Why doesn't the loss calculated by Flux `withgradient` match what I have calculated?

Just posted this to StackOverflow, but crossposting here for Julia reach.

TL;DR – when making a simple CNN I noticed weird behavior between the reported loss during training and the loss I actually calculated from the “trained” model (trained model looked like garbage despite loss saying it should be quite good).

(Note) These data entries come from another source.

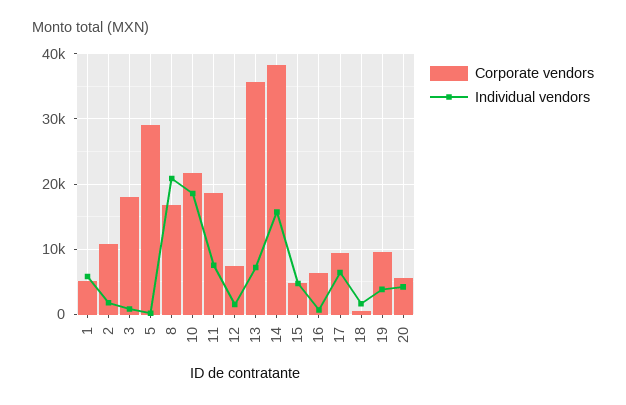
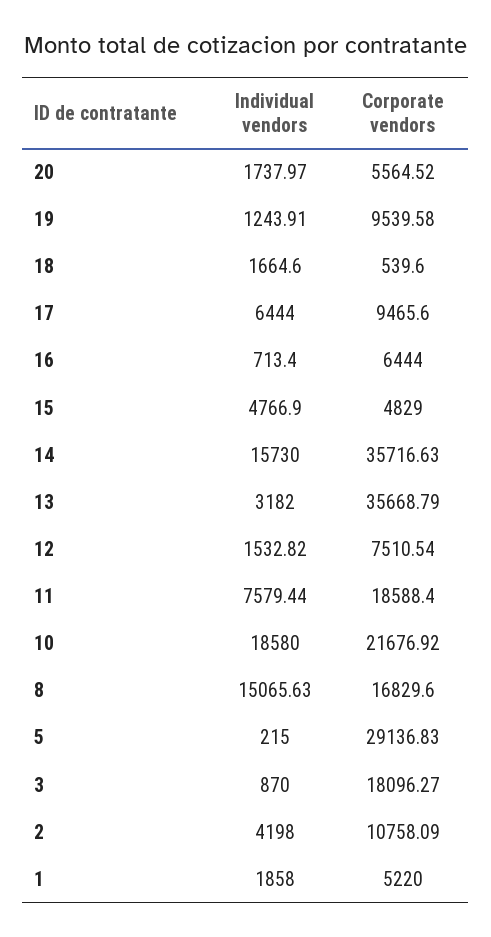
Individual vendors, 1: 6000 -> 1858
Individual vendors, 2: 2000 -> 4198
Individual vendors, 8: 21000 -> 15065.63
Individual vendors, 13: 7000 -> 3182
Corporate vendors, 14: 38000 -> 35716.63
Individual vendors, 19: 4000 -> 1243.91
Individual vendors, 20: 4000 -> 1737.97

The crux of the problem I identified is that when having a BatchNorm layer, the loss value calculated appears to mutate after calling withgradient.

For example:

using Flux
x = rand(100,100,1,1) #say a greyscale image 100x100 with 1 channel (greyscale) and 1 batch
y = @. 5*x + 3 #output image, some relationship to the input values (doesn't matter for this)
m = Chain(BatchNorm(1),Conv((1,1),1=>1)) #very simple model (doesn't really do anything but illustrates the problem)
l_init = Flux.mse(m(x),y) #initial loss after model creation
l_grad, grad = Flux.withgradient(m -> Flux.mse(m(x),y), m) #loss calculated by gradient
l_final = Flux.mse(m(x),y) #loss calculated again using the model (no parameters have been updated)
println("initial loss: $l_init")
println("loss calculated in withgradient: $l_grad")
println("final loss: $l_final")

produces different values for each of the loss calculations (sometimes very different), whereas running a simple model without a BatchNorm layer:

using Flux
x = rand(100,100,1,1) #say a greyscale image 100x100 with 1 channel (greyscale) and 1 batch
y = @. 5*x + 3 #output image
m = Chain(Conv((1,1),1=>1))
l_init = Flux.mse(m(x),y) #initial loss after model creation
l_grad, grad = Flux.withgradient(m -> Flux.mse(m(x),y), m)
l_final = Flux.mse(m(x),y)
println("initial loss: $l_init")
println("loss calculated in withgradient: $l_grad")
println("final loss: $l_final")

produces the same output (which is what I expected).

Why does adding BatchNorm do this, and is this intended? Am I using it wrong?

I presume you’re used to PyTorch and having to manually specify whether a layer is in train or test/eval mode? Flux does this automatically by default, so taking gradients of a model will let BatchNorm detect that it should be updating running stats. If you’d like more manual control, trainmode! and testmode! are available per the docs.

thanks, yes applying those explicitly makes the values the same!